Write out again, word for word, the records below, from their first line through the line containing "v(-3.38, 14.12) *", with that line included.

-- START Supplied material --

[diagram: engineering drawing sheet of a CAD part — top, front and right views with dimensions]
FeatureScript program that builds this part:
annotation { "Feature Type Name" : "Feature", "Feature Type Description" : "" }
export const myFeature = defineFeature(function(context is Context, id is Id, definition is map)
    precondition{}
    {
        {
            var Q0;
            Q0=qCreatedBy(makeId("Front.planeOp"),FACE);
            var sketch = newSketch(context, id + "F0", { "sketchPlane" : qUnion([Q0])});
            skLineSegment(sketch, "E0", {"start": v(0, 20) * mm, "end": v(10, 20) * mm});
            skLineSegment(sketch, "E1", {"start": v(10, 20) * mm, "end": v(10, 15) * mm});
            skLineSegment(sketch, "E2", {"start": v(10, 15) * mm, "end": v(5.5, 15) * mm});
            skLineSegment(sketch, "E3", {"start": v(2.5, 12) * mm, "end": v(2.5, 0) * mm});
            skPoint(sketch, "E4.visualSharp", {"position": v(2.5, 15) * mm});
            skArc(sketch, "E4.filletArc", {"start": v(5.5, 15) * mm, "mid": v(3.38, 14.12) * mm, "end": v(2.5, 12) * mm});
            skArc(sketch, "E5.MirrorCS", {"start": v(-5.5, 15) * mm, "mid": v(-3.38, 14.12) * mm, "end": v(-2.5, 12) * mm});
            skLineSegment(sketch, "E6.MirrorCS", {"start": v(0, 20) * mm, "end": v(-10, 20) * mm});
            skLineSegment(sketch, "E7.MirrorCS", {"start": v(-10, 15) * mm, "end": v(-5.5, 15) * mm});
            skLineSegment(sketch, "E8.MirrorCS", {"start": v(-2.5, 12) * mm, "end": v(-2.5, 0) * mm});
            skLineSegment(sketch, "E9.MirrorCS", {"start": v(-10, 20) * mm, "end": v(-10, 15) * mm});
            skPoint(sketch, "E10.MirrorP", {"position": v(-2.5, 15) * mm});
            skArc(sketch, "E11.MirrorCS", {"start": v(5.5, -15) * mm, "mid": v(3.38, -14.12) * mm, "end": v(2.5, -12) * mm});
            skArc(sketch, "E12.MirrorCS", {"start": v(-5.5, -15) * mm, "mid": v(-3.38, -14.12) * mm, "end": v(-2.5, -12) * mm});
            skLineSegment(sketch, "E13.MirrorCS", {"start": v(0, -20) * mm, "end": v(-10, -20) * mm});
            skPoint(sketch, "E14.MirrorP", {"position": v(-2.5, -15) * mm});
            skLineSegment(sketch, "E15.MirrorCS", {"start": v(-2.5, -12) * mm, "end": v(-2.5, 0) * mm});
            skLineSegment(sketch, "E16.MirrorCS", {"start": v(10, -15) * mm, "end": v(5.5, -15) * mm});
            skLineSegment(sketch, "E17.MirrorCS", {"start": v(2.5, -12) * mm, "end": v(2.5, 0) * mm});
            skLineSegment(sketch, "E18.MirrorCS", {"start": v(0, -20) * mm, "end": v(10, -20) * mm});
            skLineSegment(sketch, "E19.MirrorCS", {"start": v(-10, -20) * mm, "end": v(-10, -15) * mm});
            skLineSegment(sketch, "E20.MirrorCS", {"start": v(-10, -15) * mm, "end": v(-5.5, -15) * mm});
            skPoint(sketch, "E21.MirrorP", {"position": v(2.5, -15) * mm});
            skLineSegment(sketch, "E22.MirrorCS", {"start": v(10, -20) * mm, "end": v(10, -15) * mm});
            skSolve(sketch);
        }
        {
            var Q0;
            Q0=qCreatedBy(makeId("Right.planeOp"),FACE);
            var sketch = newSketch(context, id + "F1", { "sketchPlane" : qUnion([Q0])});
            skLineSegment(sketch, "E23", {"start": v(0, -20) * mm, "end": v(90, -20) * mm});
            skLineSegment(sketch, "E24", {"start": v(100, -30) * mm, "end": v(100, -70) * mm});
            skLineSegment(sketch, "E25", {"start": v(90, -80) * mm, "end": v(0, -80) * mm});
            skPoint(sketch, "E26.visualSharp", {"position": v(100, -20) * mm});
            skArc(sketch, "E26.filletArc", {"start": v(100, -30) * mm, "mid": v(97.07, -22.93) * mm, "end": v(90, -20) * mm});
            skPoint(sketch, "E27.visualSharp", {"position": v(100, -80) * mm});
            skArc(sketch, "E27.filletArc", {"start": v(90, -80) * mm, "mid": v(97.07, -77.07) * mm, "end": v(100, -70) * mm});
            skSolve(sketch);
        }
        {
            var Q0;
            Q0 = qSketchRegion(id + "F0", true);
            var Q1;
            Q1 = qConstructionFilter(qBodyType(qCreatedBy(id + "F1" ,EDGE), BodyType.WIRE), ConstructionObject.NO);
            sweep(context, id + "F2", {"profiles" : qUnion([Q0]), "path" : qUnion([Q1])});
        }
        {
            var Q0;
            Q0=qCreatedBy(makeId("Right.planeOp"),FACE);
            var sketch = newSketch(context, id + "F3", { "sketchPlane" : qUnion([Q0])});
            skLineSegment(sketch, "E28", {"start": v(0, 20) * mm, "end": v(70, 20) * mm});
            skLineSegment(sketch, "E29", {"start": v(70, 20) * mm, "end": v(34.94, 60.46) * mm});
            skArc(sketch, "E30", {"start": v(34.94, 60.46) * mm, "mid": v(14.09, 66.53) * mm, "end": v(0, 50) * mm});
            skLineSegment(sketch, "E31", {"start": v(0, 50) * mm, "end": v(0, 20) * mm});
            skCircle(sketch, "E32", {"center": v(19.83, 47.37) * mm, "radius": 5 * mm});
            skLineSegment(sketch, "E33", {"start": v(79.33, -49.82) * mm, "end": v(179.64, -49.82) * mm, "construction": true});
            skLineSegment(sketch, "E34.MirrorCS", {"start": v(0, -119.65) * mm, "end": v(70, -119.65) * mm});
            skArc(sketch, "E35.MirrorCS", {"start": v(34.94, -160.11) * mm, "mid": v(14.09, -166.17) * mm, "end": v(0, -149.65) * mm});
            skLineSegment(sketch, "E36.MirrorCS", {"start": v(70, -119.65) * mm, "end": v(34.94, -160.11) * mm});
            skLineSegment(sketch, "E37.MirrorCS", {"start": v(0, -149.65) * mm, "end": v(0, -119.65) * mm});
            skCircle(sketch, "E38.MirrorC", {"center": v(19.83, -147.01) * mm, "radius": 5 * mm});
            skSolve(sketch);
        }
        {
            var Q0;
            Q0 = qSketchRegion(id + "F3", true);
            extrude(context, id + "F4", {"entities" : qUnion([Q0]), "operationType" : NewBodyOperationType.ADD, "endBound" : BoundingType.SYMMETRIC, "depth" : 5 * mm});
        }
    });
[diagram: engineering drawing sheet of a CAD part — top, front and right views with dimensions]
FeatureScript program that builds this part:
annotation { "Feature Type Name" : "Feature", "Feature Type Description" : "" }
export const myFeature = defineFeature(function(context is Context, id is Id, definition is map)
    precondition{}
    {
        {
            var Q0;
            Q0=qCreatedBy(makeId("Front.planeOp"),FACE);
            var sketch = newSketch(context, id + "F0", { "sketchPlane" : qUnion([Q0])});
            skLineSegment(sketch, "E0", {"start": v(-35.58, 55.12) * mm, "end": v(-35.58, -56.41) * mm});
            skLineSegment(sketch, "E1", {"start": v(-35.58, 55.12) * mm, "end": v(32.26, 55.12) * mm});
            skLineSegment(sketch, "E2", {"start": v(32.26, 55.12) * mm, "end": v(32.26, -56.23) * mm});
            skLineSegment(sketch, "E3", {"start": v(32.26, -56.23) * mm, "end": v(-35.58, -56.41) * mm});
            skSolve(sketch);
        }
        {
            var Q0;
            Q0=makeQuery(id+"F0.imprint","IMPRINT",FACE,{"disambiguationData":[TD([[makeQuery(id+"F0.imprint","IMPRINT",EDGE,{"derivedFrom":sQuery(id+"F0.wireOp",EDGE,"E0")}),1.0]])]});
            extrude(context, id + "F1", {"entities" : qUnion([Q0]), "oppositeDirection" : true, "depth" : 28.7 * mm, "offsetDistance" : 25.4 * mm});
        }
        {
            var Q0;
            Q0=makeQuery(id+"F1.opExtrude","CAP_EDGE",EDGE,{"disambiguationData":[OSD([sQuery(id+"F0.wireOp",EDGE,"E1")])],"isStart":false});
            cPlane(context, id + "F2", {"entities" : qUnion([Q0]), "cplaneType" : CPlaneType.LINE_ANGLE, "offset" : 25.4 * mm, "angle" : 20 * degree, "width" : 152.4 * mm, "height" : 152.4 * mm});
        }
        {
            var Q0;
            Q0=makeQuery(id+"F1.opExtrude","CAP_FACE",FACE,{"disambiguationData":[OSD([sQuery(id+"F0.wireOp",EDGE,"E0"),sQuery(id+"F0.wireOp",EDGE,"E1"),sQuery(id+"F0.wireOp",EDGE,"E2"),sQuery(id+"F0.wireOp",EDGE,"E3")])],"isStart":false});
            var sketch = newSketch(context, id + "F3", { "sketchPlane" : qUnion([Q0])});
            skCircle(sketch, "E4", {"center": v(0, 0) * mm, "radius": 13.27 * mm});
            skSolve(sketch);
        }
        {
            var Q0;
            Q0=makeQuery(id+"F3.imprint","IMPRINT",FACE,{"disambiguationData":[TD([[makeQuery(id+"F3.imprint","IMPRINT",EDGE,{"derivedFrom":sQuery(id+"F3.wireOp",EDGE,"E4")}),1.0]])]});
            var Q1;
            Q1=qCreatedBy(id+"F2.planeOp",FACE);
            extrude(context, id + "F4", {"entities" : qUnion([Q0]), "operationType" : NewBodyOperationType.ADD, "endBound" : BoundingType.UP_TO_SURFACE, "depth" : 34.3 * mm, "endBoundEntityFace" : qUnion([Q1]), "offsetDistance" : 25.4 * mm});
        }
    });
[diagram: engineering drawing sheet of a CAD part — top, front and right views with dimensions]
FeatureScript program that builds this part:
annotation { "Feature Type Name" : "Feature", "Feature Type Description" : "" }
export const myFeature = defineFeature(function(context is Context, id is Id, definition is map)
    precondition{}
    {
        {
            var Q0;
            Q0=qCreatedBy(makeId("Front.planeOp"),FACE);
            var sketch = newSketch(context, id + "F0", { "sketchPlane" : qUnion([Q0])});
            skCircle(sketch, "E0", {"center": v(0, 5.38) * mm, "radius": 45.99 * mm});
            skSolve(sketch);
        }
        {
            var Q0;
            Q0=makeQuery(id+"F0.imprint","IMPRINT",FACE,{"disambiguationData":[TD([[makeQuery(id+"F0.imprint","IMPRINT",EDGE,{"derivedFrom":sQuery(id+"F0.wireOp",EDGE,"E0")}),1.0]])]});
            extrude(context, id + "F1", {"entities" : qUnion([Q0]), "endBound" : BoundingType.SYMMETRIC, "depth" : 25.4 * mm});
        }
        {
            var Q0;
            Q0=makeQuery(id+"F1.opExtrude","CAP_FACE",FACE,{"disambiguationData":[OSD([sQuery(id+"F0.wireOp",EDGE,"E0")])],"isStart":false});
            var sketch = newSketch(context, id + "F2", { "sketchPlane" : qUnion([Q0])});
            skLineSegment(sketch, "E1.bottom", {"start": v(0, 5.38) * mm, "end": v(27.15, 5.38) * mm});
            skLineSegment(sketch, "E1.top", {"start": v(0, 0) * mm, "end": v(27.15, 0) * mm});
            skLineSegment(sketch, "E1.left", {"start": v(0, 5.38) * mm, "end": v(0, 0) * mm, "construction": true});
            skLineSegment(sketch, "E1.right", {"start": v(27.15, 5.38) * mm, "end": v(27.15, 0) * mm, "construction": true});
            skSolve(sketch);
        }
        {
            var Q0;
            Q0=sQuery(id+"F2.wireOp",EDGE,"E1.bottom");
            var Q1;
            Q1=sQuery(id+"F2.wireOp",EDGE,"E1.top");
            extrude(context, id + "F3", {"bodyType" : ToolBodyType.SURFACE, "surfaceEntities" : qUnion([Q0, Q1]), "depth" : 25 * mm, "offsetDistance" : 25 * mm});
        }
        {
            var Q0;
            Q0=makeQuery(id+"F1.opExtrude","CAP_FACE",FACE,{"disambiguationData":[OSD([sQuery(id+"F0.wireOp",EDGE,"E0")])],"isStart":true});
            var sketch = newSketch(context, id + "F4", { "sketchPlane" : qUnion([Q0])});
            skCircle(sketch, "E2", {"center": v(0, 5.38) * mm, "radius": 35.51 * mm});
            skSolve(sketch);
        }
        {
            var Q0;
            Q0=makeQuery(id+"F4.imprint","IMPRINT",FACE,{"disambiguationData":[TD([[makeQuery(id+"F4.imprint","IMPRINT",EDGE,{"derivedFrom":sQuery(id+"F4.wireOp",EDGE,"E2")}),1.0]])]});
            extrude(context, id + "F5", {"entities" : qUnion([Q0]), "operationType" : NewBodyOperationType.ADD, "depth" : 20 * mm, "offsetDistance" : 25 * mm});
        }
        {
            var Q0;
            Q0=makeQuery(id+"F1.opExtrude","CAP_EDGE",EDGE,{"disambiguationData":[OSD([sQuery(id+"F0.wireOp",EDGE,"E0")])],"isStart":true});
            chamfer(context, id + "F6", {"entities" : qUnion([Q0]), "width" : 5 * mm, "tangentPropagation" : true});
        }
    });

-- END Supplied material --

* **Output**:
[diagram: engineering drawing sheet of a CAD part — top, front and right views with dimensions]
FeatureScript program that builds this part:
annotation { "Feature Type Name" : "Feature", "Feature Type Description" : "" }
export const myFeature = defineFeature(function(context is Context, id is Id, definition is map)
    precondition{}
    {
        {
            var Q0;
            Q0=qCreatedBy(makeId("Front.planeOp"),FACE);
            var sketch = newSketch(context, id + "F0", { "sketchPlane" : qUnion([Q0])});
            skLineSegment(sketch, "E0", {"start": v(0, 20) * mm, "end": v(10, 20) * mm});
            skLineSegment(sketch, "E1", {"start": v(10, 20) * mm, "end": v(10, 15) * mm});
            skLineSegment(sketch, "E2", {"start": v(10, 15) * mm, "end": v(5.5, 15) * mm});
            skLineSegment(sketch, "E3", {"start": v(2.5, 12) * mm, "end": v(2.5, 0) * mm});
            skPoint(sketch, "E4.visualSharp", {"position": v(2.5, 15) * mm});
            skArc(sketch, "E4.filletArc", {"start": v(5.5, 15) * mm, "mid": v(3.38, 14.12) * mm, "end": v(2.5, 12) * mm});
            skArc(sketch, "E5.MirrorCS", {"start": v(-5.5, 15) * mm, "mid": v(-3.38, 14.12) * mm, "end": v(-2.5, 12) * mm});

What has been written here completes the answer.